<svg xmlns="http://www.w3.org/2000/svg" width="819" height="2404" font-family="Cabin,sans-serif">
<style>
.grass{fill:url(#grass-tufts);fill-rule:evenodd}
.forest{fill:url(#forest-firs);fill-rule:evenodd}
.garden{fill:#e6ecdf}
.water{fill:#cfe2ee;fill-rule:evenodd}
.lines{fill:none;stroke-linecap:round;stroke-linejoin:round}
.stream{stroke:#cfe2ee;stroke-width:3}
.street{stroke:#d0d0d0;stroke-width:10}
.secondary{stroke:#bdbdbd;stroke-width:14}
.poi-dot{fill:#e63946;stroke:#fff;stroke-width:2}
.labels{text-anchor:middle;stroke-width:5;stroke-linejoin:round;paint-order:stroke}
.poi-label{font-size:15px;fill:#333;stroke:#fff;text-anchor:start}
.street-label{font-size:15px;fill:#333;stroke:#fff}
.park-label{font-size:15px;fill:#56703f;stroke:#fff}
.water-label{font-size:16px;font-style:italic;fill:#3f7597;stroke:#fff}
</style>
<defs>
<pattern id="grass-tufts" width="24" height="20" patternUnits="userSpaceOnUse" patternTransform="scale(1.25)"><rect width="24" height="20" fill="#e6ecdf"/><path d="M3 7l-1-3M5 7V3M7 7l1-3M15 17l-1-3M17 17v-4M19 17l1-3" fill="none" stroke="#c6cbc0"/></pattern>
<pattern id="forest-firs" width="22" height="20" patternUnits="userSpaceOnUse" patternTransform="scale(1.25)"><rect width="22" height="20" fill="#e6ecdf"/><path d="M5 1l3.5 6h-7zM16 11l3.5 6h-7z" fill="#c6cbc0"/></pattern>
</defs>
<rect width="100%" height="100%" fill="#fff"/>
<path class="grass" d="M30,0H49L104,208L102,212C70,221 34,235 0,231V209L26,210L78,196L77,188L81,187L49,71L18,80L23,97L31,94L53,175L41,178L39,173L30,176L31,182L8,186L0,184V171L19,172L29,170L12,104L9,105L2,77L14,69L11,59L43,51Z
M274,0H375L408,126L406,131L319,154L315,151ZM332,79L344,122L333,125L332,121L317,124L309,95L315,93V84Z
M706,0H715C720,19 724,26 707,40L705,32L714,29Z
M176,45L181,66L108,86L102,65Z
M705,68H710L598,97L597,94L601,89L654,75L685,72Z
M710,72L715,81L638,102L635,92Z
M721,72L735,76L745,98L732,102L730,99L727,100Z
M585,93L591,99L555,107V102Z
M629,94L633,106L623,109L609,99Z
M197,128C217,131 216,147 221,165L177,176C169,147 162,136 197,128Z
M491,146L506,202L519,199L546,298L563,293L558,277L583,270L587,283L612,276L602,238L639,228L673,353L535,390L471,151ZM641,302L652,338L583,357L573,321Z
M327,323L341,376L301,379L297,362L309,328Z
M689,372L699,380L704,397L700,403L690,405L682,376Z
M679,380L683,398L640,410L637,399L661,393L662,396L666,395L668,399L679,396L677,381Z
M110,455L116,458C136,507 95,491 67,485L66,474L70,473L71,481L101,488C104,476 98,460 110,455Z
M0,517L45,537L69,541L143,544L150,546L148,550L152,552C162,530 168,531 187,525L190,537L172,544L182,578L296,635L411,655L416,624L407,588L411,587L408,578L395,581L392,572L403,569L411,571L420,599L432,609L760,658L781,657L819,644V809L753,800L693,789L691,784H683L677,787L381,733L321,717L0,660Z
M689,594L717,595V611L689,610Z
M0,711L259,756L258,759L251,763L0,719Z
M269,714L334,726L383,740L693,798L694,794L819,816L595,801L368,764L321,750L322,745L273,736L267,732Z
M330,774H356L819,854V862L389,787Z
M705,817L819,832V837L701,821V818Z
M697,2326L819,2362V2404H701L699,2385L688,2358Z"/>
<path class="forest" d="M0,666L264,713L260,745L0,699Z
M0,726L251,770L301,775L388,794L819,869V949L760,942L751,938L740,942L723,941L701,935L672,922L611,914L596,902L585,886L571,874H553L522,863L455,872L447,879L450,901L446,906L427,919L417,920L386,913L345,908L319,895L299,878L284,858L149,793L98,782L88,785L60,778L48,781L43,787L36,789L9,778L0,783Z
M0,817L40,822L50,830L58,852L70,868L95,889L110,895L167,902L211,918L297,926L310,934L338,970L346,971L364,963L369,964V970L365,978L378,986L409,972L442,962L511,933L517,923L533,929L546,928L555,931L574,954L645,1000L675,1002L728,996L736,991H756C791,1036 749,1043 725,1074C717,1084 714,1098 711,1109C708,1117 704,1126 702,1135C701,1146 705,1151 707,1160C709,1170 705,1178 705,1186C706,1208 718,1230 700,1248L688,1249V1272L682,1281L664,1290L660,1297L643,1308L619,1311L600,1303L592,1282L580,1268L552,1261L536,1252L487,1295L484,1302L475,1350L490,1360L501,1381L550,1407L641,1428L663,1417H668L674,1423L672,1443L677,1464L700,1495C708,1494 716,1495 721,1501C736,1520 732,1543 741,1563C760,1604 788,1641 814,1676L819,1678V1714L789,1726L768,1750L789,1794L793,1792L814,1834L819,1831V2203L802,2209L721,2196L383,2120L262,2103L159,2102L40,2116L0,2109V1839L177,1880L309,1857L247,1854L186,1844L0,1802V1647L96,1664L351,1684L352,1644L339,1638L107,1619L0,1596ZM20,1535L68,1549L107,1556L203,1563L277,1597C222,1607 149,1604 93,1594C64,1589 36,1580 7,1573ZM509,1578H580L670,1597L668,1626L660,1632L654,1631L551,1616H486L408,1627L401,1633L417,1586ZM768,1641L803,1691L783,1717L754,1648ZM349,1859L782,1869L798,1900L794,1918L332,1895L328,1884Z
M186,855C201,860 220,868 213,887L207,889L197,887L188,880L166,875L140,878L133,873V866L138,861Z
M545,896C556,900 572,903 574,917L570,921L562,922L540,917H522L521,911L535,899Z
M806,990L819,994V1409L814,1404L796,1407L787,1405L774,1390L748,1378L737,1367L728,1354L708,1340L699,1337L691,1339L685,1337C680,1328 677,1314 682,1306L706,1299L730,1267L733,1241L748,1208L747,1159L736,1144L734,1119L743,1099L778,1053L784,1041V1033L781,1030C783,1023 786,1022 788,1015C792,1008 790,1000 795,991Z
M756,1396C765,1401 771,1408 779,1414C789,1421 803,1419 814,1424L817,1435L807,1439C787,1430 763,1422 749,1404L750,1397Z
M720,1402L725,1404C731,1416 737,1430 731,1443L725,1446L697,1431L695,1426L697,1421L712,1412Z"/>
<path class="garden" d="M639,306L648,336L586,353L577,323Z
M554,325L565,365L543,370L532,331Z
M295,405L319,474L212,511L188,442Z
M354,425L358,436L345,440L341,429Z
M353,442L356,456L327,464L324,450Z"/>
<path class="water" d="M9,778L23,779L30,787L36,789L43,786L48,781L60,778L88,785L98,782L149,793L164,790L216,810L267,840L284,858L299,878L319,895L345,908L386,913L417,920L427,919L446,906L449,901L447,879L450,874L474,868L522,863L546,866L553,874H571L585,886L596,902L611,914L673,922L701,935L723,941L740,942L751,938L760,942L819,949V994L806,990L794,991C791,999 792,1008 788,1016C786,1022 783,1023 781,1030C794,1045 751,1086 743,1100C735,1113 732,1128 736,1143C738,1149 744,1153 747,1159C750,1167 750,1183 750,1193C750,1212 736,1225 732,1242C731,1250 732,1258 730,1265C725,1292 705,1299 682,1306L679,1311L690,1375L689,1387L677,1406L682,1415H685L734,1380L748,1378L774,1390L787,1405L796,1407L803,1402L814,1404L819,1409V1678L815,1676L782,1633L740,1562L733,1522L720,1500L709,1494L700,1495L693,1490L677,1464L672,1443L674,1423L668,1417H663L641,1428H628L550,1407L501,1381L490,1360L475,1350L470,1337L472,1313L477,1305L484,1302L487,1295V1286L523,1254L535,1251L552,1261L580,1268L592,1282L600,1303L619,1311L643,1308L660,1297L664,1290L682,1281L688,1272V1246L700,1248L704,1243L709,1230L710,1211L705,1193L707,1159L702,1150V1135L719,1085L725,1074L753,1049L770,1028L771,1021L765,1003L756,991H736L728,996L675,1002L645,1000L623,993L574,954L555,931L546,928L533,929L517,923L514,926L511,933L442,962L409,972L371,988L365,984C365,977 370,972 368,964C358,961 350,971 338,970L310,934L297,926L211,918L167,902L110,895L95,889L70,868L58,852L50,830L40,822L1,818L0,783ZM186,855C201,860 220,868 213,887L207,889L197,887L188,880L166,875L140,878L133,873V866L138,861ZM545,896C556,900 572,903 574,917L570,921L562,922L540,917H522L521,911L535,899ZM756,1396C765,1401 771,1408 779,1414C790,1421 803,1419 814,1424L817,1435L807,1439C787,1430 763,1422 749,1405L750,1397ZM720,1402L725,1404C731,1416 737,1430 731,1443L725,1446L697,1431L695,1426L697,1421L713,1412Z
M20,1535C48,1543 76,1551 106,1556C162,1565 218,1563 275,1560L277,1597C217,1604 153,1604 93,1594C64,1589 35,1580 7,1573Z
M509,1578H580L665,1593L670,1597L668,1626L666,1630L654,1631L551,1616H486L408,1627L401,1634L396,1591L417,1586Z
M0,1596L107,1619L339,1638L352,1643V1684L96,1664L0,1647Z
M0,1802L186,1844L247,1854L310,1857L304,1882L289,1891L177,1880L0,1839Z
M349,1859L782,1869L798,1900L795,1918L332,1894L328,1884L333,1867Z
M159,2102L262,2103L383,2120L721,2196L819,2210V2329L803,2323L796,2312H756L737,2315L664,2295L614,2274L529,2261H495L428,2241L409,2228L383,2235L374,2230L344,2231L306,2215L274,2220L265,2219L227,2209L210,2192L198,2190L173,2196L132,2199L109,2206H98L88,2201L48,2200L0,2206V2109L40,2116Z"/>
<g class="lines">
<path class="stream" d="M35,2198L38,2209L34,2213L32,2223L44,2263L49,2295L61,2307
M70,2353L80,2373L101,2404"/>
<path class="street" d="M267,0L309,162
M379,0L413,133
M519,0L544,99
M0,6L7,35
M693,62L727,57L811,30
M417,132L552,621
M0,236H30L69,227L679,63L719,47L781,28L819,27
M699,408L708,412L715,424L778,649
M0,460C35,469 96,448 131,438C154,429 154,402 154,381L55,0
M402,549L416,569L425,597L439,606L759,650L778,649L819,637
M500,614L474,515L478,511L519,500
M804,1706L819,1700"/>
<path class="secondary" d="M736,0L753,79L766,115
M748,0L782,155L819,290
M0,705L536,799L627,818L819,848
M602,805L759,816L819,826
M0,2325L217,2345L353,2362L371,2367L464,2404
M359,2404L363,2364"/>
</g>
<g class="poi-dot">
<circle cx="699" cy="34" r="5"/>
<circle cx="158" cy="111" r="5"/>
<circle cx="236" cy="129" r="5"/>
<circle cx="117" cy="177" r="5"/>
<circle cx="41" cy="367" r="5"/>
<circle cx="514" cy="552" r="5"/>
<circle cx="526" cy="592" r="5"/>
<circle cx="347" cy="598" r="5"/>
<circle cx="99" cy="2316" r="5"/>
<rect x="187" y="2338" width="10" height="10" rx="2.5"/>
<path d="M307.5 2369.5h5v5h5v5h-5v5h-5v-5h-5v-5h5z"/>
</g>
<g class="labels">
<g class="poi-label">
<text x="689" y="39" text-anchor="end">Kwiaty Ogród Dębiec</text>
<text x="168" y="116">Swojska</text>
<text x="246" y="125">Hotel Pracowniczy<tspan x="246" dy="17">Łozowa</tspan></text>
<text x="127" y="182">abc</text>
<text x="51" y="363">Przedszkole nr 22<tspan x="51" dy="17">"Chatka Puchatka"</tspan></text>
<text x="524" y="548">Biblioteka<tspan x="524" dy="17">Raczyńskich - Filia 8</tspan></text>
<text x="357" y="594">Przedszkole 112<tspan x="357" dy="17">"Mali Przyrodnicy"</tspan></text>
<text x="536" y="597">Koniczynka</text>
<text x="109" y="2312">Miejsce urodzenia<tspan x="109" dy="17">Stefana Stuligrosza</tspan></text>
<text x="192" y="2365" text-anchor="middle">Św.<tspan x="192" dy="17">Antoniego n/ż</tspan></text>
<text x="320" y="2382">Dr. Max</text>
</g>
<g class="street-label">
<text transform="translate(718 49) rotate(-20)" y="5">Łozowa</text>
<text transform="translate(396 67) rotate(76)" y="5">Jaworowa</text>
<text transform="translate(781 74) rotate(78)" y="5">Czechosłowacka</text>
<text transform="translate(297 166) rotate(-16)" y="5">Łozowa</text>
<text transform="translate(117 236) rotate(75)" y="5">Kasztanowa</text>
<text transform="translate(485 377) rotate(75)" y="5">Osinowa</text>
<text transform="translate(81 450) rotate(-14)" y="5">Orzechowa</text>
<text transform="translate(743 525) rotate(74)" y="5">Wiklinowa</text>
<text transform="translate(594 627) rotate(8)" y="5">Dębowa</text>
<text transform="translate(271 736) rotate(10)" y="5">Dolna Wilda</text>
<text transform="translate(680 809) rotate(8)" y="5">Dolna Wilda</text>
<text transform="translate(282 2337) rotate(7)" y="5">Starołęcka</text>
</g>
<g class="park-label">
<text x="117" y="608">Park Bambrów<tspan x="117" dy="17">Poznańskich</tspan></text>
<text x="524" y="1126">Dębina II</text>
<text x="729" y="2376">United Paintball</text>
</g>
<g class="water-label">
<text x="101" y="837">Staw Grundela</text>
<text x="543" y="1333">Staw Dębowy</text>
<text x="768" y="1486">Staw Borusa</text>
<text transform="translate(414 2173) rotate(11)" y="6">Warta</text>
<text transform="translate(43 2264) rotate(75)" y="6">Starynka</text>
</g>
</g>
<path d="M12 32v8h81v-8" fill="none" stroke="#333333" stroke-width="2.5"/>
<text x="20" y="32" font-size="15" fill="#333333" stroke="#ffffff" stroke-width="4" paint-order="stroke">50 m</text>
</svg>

------------

If a line in the records above contains the string "round", copy that line out.

.lines{fill:none;stroke-linecap:round;stroke-linejoin:round}
.labels{text-anchor:middle;stroke-width:5;stroke-linejoin:round;paint-order:stroke}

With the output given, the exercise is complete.